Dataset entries
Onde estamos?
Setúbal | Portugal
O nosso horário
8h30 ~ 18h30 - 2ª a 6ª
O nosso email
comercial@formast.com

*PROBLEM*:
Reproduce every line of the records above word for word, keeping their original order.

*EXPECTED OUTPUT*:
Onde estamos?
Setúbal | Portugal
O nosso horário
8h30 ~ 18h30 - 2ª a 6ª
O nosso email
comercial@formast.com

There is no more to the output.